盡管有水能稍微緩解窩頭的幹硬,但是這個年代的窩頭是在是太硬了。
玉米窩頭,沒有加一點白麵,而且不知道放了多久了,蘇半夏覺得自己身邊掉了一地的窩頭渣子。
彭玉蓮給了兩個,蘇半夏剛吃了一個,就被步履匆匆走來的彭玉蓮搶走了,然後用不知道幹什麽的布擦了把臉,一股餿味兒,蘇半夏差點吐出來。

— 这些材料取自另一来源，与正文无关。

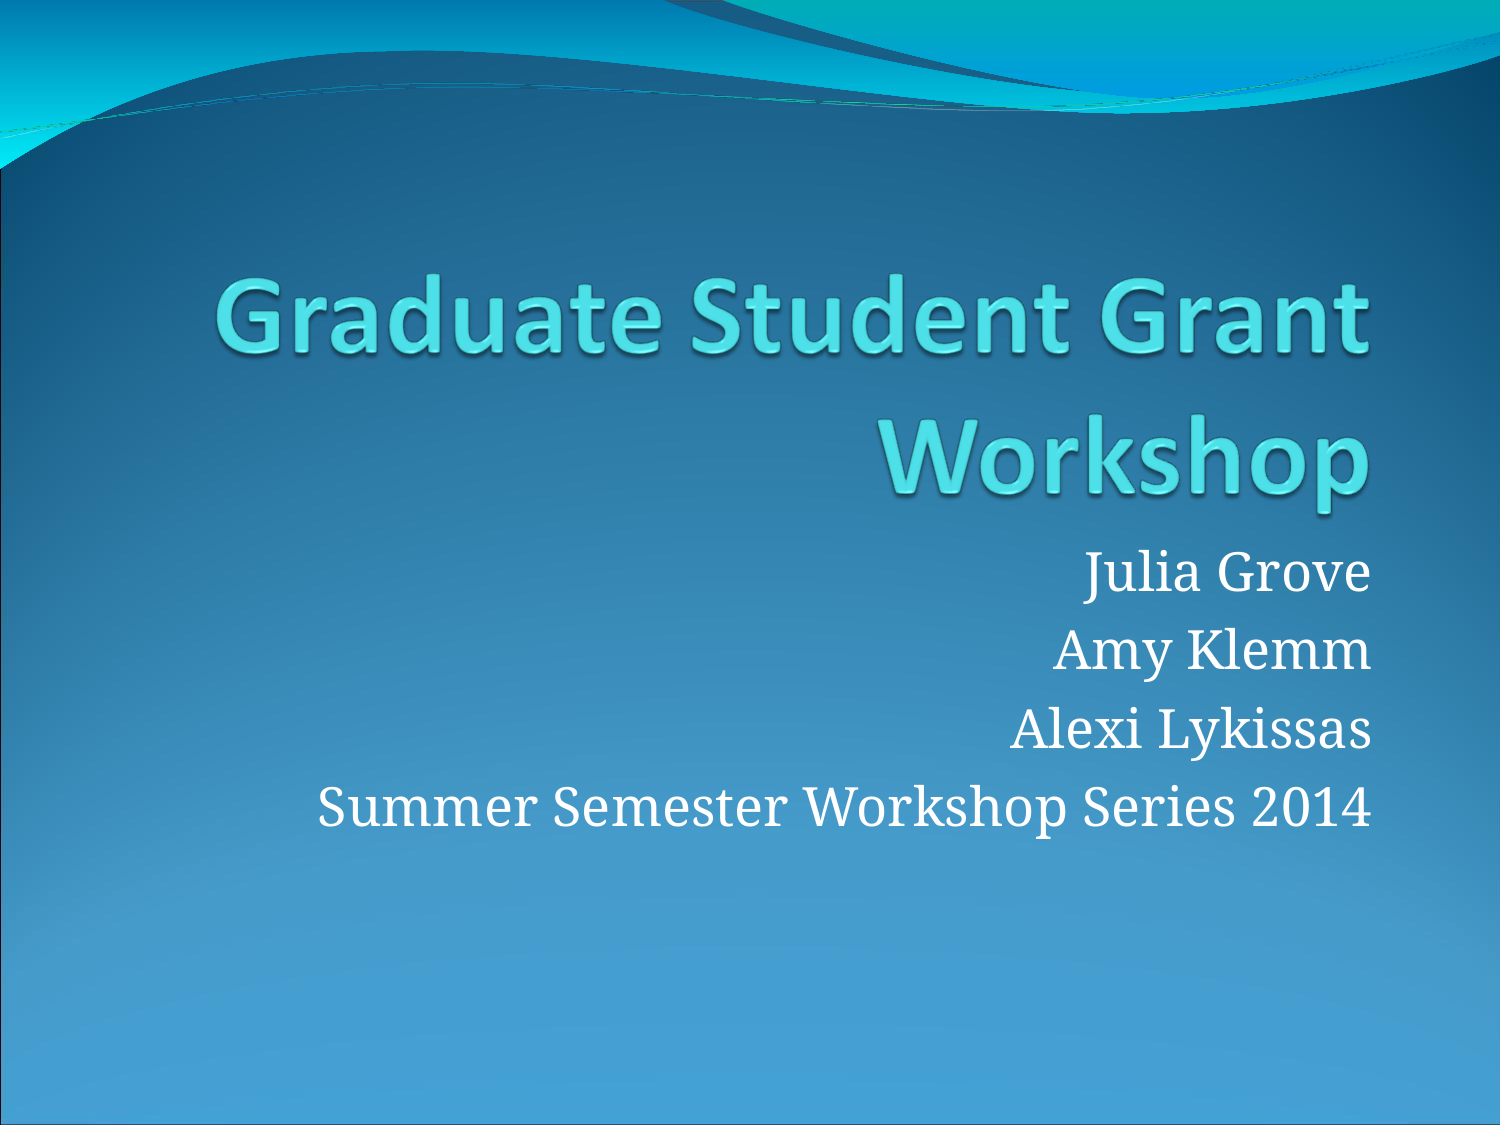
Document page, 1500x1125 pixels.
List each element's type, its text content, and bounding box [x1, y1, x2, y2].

picture [0, 0, 1500, 1125]
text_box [86, 205, 1473, 536]
text_box Julia Grove Amy Klemm Alexi Lykissas Summer Semester Workshop Series 2014 [87, 544, 1376, 950]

“月月,你爸已經帶著領導到二蛋家門口了,馬上過來你水倒好沒有啊?”
蘇月聞言趕緊從廚屋裏出來,還對著水缸裏的水麵整理了一下頭發,她媽說了今天說不定會來年輕有前途的幹部呢,這要是看對眼了,那不一步登天了,那可是在縣裏做事的人。
彭玉蓮自己一個人在門口迎接。
也就兩分鍾的樣子,就聽見了蘇二叔諂媚的聲音。
“……真的領導,我大哥平時對學生可好了。”
就隻見彭玉蓮布滿皺紋的臉笑成了一朵**,“歡迎領導,歡迎歡迎。”
可能是鄉下人沒怎麽見過世麵,彭玉蓮準備了好久的歡迎詞一句也沒用上,隻幹幹地說著“歡迎”。
隨著蘇二叔走進來的有四個人,兩個為首的五十來歲的男人麵目很和藹,一個眉毛很濃,一個個子很高。
而那個跟著的三十歲左右的倒是英氣勃勃,像軍人。
蘇二叔看彭玉蓮幹在原地了,杵了彭玉蓮一拐子,彭玉蓮如夢初醒般反應過來,“月月啊,水啊,給領導倒水。”
“不用倒水,不用客氣,我們就是看看。”濃眉領導這樣推辭著。
院內樹下陰涼的地方早已擺好了桌椅板凳,放好了茶碗,蘇月麻利地倒晾好的涼白開,然後羞澀地看向那個年輕人。
蘇晨掙開蘇家堂哥蘇星的懷抱,一嘟嚕滑下來跑到蘇半夏身邊蹲著。
隨著蘇晨的動作,院中人都把目光移到坐在牆根下的蘇半夏身上。